Texte extrait |
Que nous veulent nos voisins Dominicains ?

JACMEL, 26 Mars – Rien apparemment de plus contradictoire que les informations qui nous parviennent de chez nos voisins Dominicains.
D’un côté, le directeur général des douanes dominicaines demande une nouvelle fois la levée de l’embargo sur un grand nombre de produits alimentaires et industriels dominicains interdits d’entrée sur le marché haïtien par la frontière terrestre … (dépêche de l’Agence haïtienne de presse – AHP, 19 mars 2018).
D’un autre côté, Alterpresse nous apprend que les autorités de la république voisine ont rapatrié en une semaine près de 3.000 migrants haïtiens, selon le journal dominicain El Caribe.

Données brutes |
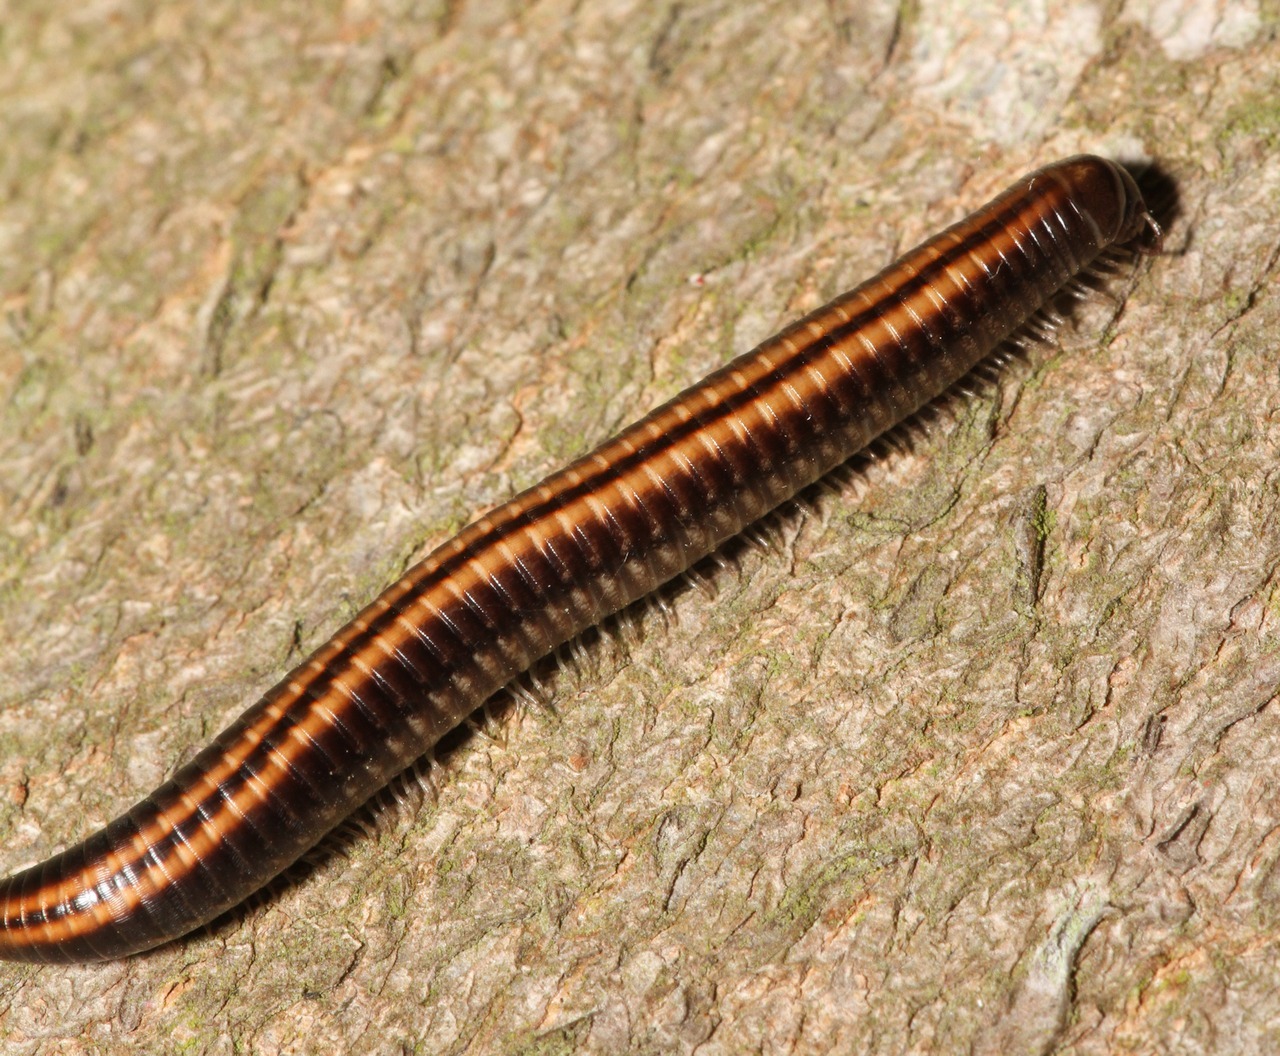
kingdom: Animalia
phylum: Arthropoda
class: Diplopoda
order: Julida
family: Julidae
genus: Ommatoiulus
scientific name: Ommatoiulus sabulosus
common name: Striped millipede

Objectif énoncé | Recopiez fidèlement le passage du texte extrait qui commence aux mots « JACMEL, 26 Mars » et s'arrête après « 19 mars 2018). ».

Réponse rédigée |
JACMEL, 26 Mars – Rien apparemment de plus contradictoire que les informations qui nous parviennent de chez nos voisins Dominicains.
D’un côté, le directeur général des douanes dominicaines demande une nouvelle fois la levée de l’embargo sur un grand nombre de produits alimentaires et industriels dominicains interdits d’entrée sur le marché haïtien par la frontière terrestre … (dépêche de l’Agence haïtienne de presse – AHP, 19 mars 2018).